Les établissements scolaires ébroïciens seraient particulièrement exposés ?
Il n’y a aucune possibilité de le savoir. Les municipalités rechignent, souvent, à effectuer les travaux nécessaires, car très coûteux. Au risque de transformer les élèves en «futurs» malades !
Maladies plus graves
Régulièrement, les victimes évoquent des procédures longues et pénibles.
Le dossier, constitué en février 2016, vient juste d’être signé à la mairie d’Évreux.
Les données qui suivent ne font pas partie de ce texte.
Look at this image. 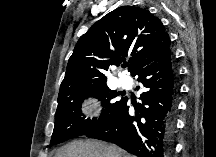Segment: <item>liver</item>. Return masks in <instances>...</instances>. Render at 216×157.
<instances>
[{"instance_id": "liver-1", "label": "liver", "mask_w": 216, "mask_h": 157, "mask_svg": "<svg viewBox=\"0 0 216 157\" xmlns=\"http://www.w3.org/2000/svg\"><path fill=\"white\" fill-rule=\"evenodd\" d=\"M55 157H131L116 145L101 141L72 142L55 154Z\"/></svg>"}]
</instances>
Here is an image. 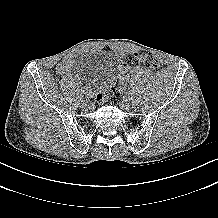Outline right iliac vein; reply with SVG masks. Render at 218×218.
I'll return each instance as SVG.
<instances>
[{"mask_svg":"<svg viewBox=\"0 0 218 218\" xmlns=\"http://www.w3.org/2000/svg\"><path fill=\"white\" fill-rule=\"evenodd\" d=\"M82 109L88 110L90 108V104L87 102V98H82Z\"/></svg>","mask_w":218,"mask_h":218,"instance_id":"63e3f726","label":"right iliac vein"}]
</instances>
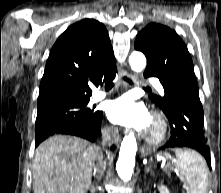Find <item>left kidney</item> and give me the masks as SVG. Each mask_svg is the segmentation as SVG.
I'll list each match as a JSON object with an SVG mask.
<instances>
[{
	"label": "left kidney",
	"mask_w": 221,
	"mask_h": 193,
	"mask_svg": "<svg viewBox=\"0 0 221 193\" xmlns=\"http://www.w3.org/2000/svg\"><path fill=\"white\" fill-rule=\"evenodd\" d=\"M158 190H159L160 193H170L168 188L165 187V186H159Z\"/></svg>",
	"instance_id": "1"
}]
</instances>
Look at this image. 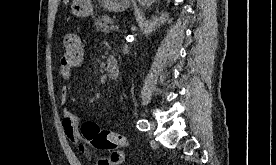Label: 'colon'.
<instances>
[{"label":"colon","mask_w":276,"mask_h":165,"mask_svg":"<svg viewBox=\"0 0 276 165\" xmlns=\"http://www.w3.org/2000/svg\"><path fill=\"white\" fill-rule=\"evenodd\" d=\"M64 52L61 59V65L73 68L81 64L84 56V47L81 39L76 34L65 36ZM83 137L96 149L113 150L116 157L123 153L127 145L124 136L101 129L94 121H86L81 127Z\"/></svg>","instance_id":"obj_1"}]
</instances>
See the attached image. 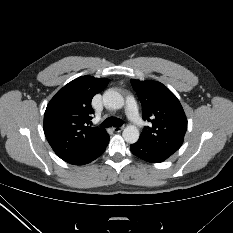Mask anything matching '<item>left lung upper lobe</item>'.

C’est le préambule à toute demande d’indemnisation. Ensuite, effectivement, les délais peuvent varier selon les régimes d’affiliation. Avec l’EDF, par exemple, la procédure prend, parfois, plusieurs années.
Avec, à l’arrivée, des indemnisations de nature très différentes !
Elles varient selon l’âge et le taux d’IPP (Incapacité Permanente Partielle). Par exemple, une personne de 59 ans victime de plaques pleurales percevra, en moyenne, 17 500 euros. Elle bénéficiera, également, du préjudice physique, moral et d’agrément, mais pas celui d’incapacité fonctionnelle.
À vos yeux, la situation n’est pas près de s’améliorer ?
Malgré les quelques progrès enregistrés en chimios combinées, je pense qu’on tend vers des situations de plus en plus douloureuses et des maladies de plus en plus graves. Je songe, notamment, aux cancers (avec ou sans nodules), aux asbestoses - les poumons sont abîmés en interne - et aux mésothéliomes qui signifient que la plèvre est touchée… Propos recueillis
par A.Guillard
(*) Forte de 139 adhérents, l’association a ouvert, entre 2005 et 2015, la bagatelle de 218 dossiers. Dans le même laps de temps, 56 personnes sont décédées.